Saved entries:
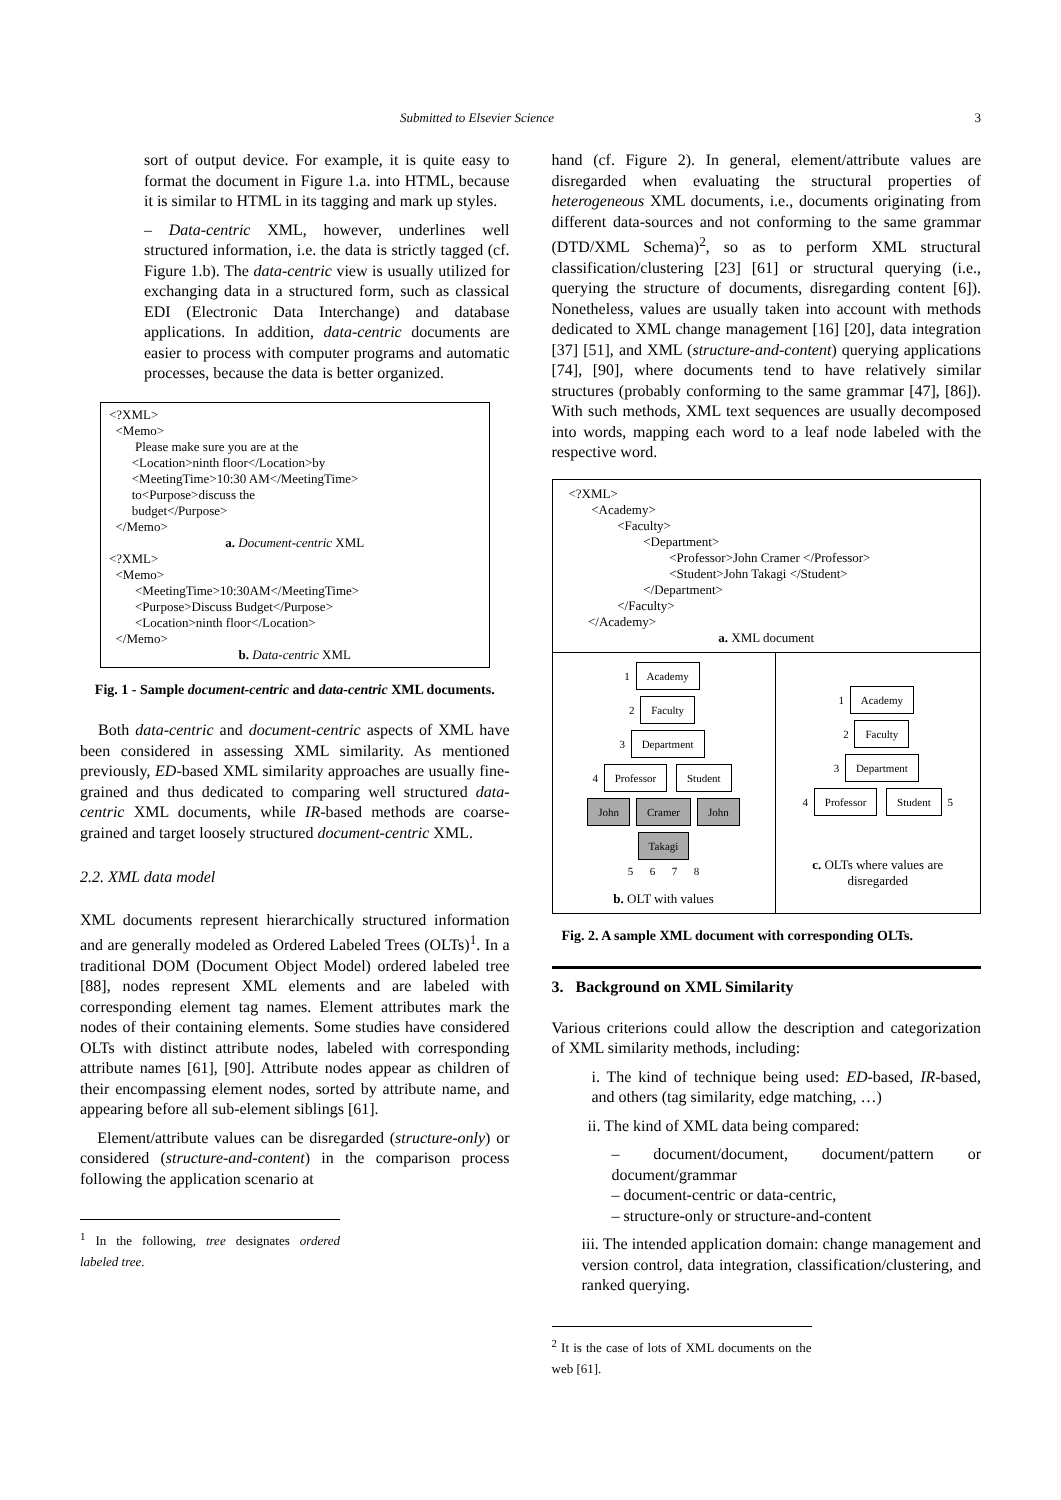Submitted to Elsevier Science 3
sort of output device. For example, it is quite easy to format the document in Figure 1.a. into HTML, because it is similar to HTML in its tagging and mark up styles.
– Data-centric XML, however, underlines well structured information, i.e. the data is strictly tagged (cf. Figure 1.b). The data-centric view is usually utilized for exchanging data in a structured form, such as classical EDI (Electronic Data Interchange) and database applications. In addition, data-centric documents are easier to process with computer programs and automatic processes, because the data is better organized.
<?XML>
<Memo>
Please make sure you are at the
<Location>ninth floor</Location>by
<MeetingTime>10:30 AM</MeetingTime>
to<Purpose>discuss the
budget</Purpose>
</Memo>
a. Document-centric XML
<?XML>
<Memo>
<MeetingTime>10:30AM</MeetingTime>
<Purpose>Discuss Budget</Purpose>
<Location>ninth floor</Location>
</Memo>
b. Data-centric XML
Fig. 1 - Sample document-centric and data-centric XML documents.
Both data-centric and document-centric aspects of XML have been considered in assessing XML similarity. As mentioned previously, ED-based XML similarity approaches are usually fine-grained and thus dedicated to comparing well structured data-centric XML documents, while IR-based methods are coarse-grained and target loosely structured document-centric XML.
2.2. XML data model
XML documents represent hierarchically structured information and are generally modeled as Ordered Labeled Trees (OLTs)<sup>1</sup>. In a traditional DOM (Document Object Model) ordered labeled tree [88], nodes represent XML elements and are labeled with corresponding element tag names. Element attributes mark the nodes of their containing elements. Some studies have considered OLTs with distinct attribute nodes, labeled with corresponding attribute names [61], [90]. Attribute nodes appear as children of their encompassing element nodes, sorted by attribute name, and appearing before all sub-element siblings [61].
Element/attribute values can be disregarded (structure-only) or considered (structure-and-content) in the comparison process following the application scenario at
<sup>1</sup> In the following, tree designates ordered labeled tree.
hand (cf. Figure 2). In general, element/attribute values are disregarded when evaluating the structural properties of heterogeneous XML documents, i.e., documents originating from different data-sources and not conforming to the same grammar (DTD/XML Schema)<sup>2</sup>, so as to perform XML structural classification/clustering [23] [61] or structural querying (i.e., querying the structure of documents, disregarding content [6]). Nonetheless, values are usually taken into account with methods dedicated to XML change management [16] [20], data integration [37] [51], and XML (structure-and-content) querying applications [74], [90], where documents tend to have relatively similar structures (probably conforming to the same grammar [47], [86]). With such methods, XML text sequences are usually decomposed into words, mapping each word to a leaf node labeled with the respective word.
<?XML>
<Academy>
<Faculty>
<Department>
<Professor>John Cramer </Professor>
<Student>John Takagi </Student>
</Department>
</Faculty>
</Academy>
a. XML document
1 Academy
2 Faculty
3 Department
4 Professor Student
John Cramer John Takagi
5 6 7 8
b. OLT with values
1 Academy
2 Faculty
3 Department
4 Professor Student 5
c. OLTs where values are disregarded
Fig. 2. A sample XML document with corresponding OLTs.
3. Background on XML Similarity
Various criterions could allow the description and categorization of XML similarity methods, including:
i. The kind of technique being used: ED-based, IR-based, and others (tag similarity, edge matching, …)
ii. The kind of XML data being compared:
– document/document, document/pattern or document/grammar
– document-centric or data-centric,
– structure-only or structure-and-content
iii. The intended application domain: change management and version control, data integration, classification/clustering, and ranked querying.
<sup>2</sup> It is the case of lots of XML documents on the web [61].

● **Task requirements**: Reproduce every line of the records containing the string "based".

● **Your solution**:
Both data-centric and document-centric aspects of XML have been considered in assessing XML similarity. As mentioned previously, ED-based XML similarity approaches are usually fine-grained and thus dedicated to comparing well structured data-centric XML documents, while IR-based methods are coarse-grained and target loosely structured document-centric XML.
i. The kind of technique being used: ED-based, IR-based, and others (tag similarity, edge matching, …)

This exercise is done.